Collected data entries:
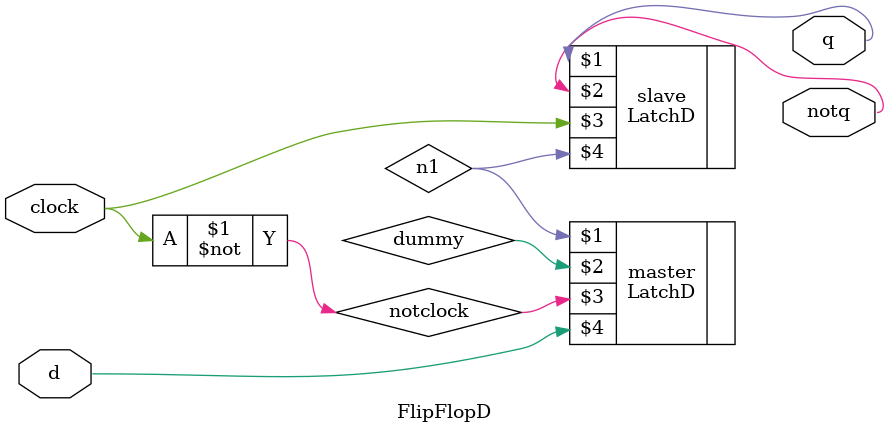
<source format=v>
module FlipFlopD(output q, output notq, input clock, input d);
    wire n1;
    wire dummy;
    wire notclock;

    assign
        notclock = ~clock;

    LatchD master(n1, dummy, notclock, d);
    LatchD slave(q, notq, clock, n1);
endmodule
</source>
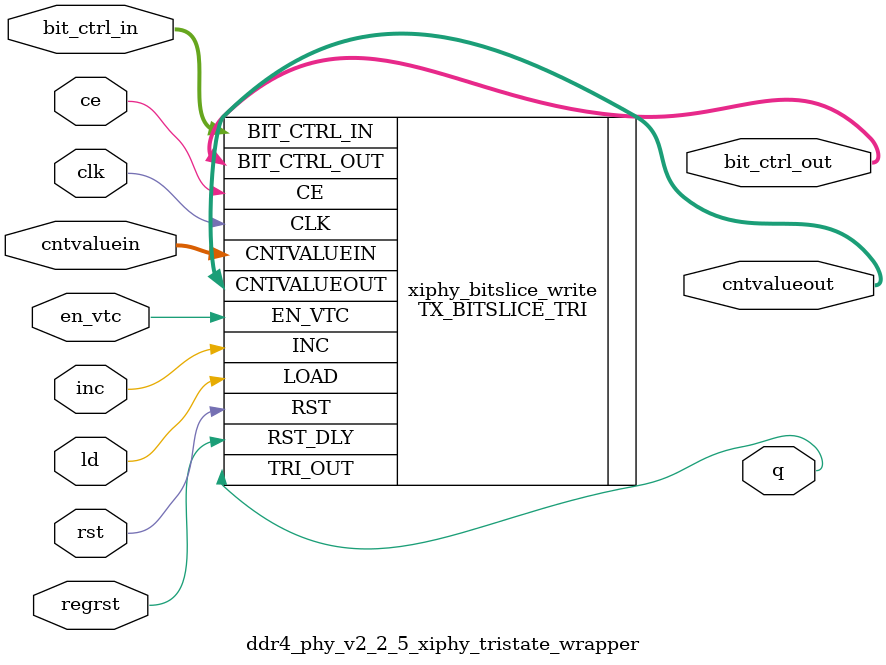
<source format=sv>

`timescale 1ps / 1ps

module ddr4_phy_v2_2_5_xiphy_tristate_wrapper #(

   parameter integer   DATA_WIDTH	= 8,           //8, 4, 1-bit interface 
   parameter           INIT             = 1'b0,        //Initial Oserdes value
   parameter           DELAY_TYPE       = "FIXED",     //FIXED, VAR_LOAD, VARIABLE type of ODELAY     
   parameter           DELAY_FORMAT     = "TIME",      //TIME (mc_fixed_dly_ratio = (2*9)*(1000000/REFCLK_FREQ/DELAY_VAL), COUNT (mc_fixed_delay_ratio={9'b0, DELAY_VAL})
   parameter           UPDATE_MODE      = "ASYNC",     //ASYNC (mc_le_manual=0,mc_le_async=1), SYNC(mc_le_manual=0,mc_le_sync=0), MANUAL (mc_le_manual=1,mc_le_async=0)
   parameter           DELAY_VAL        = 0,           //0 to 1250 ps
   parameter real      REFCLK_FREQ	= 300.0,       //300-2667 MHz
   parameter           OUTPUT_PHASE_90  = "FALSE",      //Delay DQ phase by 90 wrt write DQS
   parameter           NATIVE_ODELAY_BYPASS  = "FALSE",     //Delay DQ phase by 90 wrt write DQS
   parameter           SIM_DEVICE            = "ULTRASCALE"
) (
  input          ce,                 // odelay ce
  input          clk,                // odelay clk
  input          inc,                // odelay inc
  input          ld,                 // odelay ld
  input  [8:0]   cntvaluein,         // odelay 
  output [8:0]   cntvalueout,        // odelay cntvalueout
  output         q,                  // TX q output
  input          regrst,             // odelay reset
  input          rst,                // oserdes reset
  input          en_vtc,             // odelay en_vtc
  //Ribbon cable input bus from bitslice control 
//  input  [3:0]   nib_ctrl_in,        // {ddr_clk, div2_clk, div4_clk, ctrl_clk}  

  //Ribbon cable per-bit input bus from bitslice control 
  input  [39:0]  bit_ctrl_in,
  // {div4_clk, div2_clk, ddr_clk, force_oe_b, d[7:0], ctl2bs_tx_ddr_phase_sel, tx_bs_reset, tx_mux_360_p_sel, tx_mux_360_n_sel, tx_mux_720_p0_sel, tx_mux_720_p1_sel, tx_mux_720_p2_sel, tx_mux_720_p3_sel, 
  //toggle_div2_sel, ctl2bs_dynamic_mode_en, ctrl_ce, ctrl_inc, ctrl_ld, ctrl_dly[8:0], ctrl_clk}  

  //Ribbon cable per-bit output bus to bitslice control 
  //{bs2ctl_tx_ddr_phase_sel, vtc_ready, cntvalueout[8:0]}         
//  input  [10:0]  bit_ctrl_out 
  output  [39:0]  bit_ctrl_out

);

`ifdef ULTRASCALE_PHY_BLH
B_TX_BITSLICE_TRI #(
`else
TX_BITSLICE_TRI #(
`endif
   .DATA_WIDTH              (DATA_WIDTH),       //8, 2, 1
   .DELAY_FORMAT            (DELAY_FORMAT),     //TIME, COUNT
   .UPDATE_MODE             (UPDATE_MODE),      //SYNC, ASYNC, MANUAL 
   .INIT	                (INIT),             //Initial Oserdes value             
   .DELAY_TYPE   	        (DELAY_TYPE),       //FIXED, VAR_LOAD, VARIABLE
   .DELAY_VALUE	            (DELAY_VAL),        //0 to 1250 ps
   .REFCLK_FREQUENCY	    (REFCLK_FREQ),      //300-2667
   .OUTPUT_PHASE_90	        (OUTPUT_PHASE_90),   //delay output phase by 90
`ifndef ULTRASCALE_PHY_BLH
   .SIM_DEVICE              (SIM_DEVICE),
`endif
   .NATIVE_ODELAY_BYPASS    (NATIVE_ODELAY_BYPASS)
) 
xiphy_bitslice_write
(
   .CE                      (ce),
   .CLK                     (clk),
   .INC                     (inc),
   .LOAD                    (ld),
   .CNTVALUEIN              (cntvaluein),
   .CNTVALUEOUT             (cntvalueout),
   .TRI_OUT                 (q),
   .RST_DLY                 (regrst),
   .RST                     (rst),
   .EN_VTC                  (en_vtc),
 //  .NIB_CTRL_IN             (nib_ctrl_in),
   .BIT_CTRL_IN             (bit_ctrl_in),
   .BIT_CTRL_OUT            (bit_ctrl_out)
);

endmodule


</source>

* **What is required**
Leave out the pictures and give the rest of the records again exactly.

* **Exercise result**
<source format=v>
module FlipFlopD(output q, output notq, input clock, input d);
    wire n1;
    wire dummy;
    wire notclock;

    assign
        notclock = ~clock;

    LatchD master(n1, dummy, notclock, d);
    LatchD slave(q, notq, clock, n1);
endmodule
</source>
<source format=sv>

`timescale 1ps / 1ps

module ddr4_phy_v2_2_5_xiphy_tristate_wrapper #(

   parameter integer   DATA_WIDTH	= 8,           //8, 4, 1-bit interface 
   parameter           INIT             = 1'b0,        //Initial Oserdes value
   parameter           DELAY_TYPE       = "FIXED",     //FIXED, VAR_LOAD, VARIABLE type of ODELAY     
   parameter           DELAY_FORMAT     = "TIME",      //TIME (mc_fixed_dly_ratio = (2*9)*(1000000/REFCLK_FREQ/DELAY_VAL), COUNT (mc_fixed_delay_ratio={9'b0, DELAY_VAL})
   parameter           UPDATE_MODE      = "ASYNC",     //ASYNC (mc_le_manual=0,mc_le_async=1), SYNC(mc_le_manual=0,mc_le_sync=0), MANUAL (mc_le_manual=1,mc_le_async=0)
   parameter           DELAY_VAL        = 0,           //0 to 1250 ps
   parameter real      REFCLK_FREQ	= 300.0,       //300-2667 MHz
   parameter           OUTPUT_PHASE_90  = "FALSE",      //Delay DQ phase by 90 wrt write DQS
   parameter           NATIVE_ODELAY_BYPASS  = "FALSE",     //Delay DQ phase by 90 wrt write DQS
   parameter           SIM_DEVICE            = "ULTRASCALE"
) (
  input          ce,                 // odelay ce
  input          clk,                // odelay clk
  input          inc,                // odelay inc
  input          ld,                 // odelay ld
  input  [8:0]   cntvaluein,         // odelay 
  output [8:0]   cntvalueout,        // odelay cntvalueout
  output         q,                  // TX q output
  input          regrst,             // odelay reset
  input          rst,                // oserdes reset
  input          en_vtc,             // odelay en_vtc
  //Ribbon cable input bus from bitslice control 
//  input  [3:0]   nib_ctrl_in,        // {ddr_clk, div2_clk, div4_clk, ctrl_clk}  

  //Ribbon cable per-bit input bus from bitslice control 
  input  [39:0]  bit_ctrl_in,
  // {div4_clk, div2_clk, ddr_clk, force_oe_b, d[7:0], ctl2bs_tx_ddr_phase_sel, tx_bs_reset, tx_mux_360_p_sel, tx_mux_360_n_sel, tx_mux_720_p0_sel, tx_mux_720_p1_sel, tx_mux_720_p2_sel, tx_mux_720_p3_sel, 
  //toggle_div2_sel, ctl2bs_dynamic_mode_en, ctrl_ce, ctrl_inc, ctrl_ld, ctrl_dly[8:0], ctrl_clk}  

  //Ribbon cable per-bit output bus to bitslice control 
  //{bs2ctl_tx_ddr_phase_sel, vtc_ready, cntvalueout[8:0]}         
//  input  [10:0]  bit_ctrl_out 
  output  [39:0]  bit_ctrl_out

);

`ifdef ULTRASCALE_PHY_BLH
B_TX_BITSLICE_TRI #(
`else
TX_BITSLICE_TRI #(
`endif
   .DATA_WIDTH              (DATA_WIDTH),       //8, 2, 1
   .DELAY_FORMAT            (DELAY_FORMAT),     //TIME, COUNT
   .UPDATE_MODE             (UPDATE_MODE),      //SYNC, ASYNC, MANUAL 
   .INIT	                (INIT),             //Initial Oserdes value             
   .DELAY_TYPE   	        (DELAY_TYPE),       //FIXED, VAR_LOAD, VARIABLE
   .DELAY_VALUE	            (DELAY_VAL),        //0 to 1250 ps
   .REFCLK_FREQUENCY	    (REFCLK_FREQ),      //300-2667
   .OUTPUT_PHASE_90	        (OUTPUT_PHASE_90),   //delay output phase by 90
`ifndef ULTRASCALE_PHY_BLH
   .SIM_DEVICE              (SIM_DEVICE),
`endif
   .NATIVE_ODELAY_BYPASS    (NATIVE_ODELAY_BYPASS)
) 
xiphy_bitslice_write
(
   .CE                      (ce),
   .CLK                     (clk),
   .INC                     (inc),
   .LOAD                    (ld),
   .CNTVALUEIN              (cntvaluein),
   .CNTVALUEOUT             (cntvalueout),
   .TRI_OUT                 (q),
   .RST_DLY                 (regrst),
   .RST                     (rst),
   .EN_VTC                  (en_vtc),
 //  .NIB_CTRL_IN             (nib_ctrl_in),
   .BIT_CTRL_IN             (bit_ctrl_in),
   .BIT_CTRL_OUT            (bit_ctrl_out)
);

endmodule


</source>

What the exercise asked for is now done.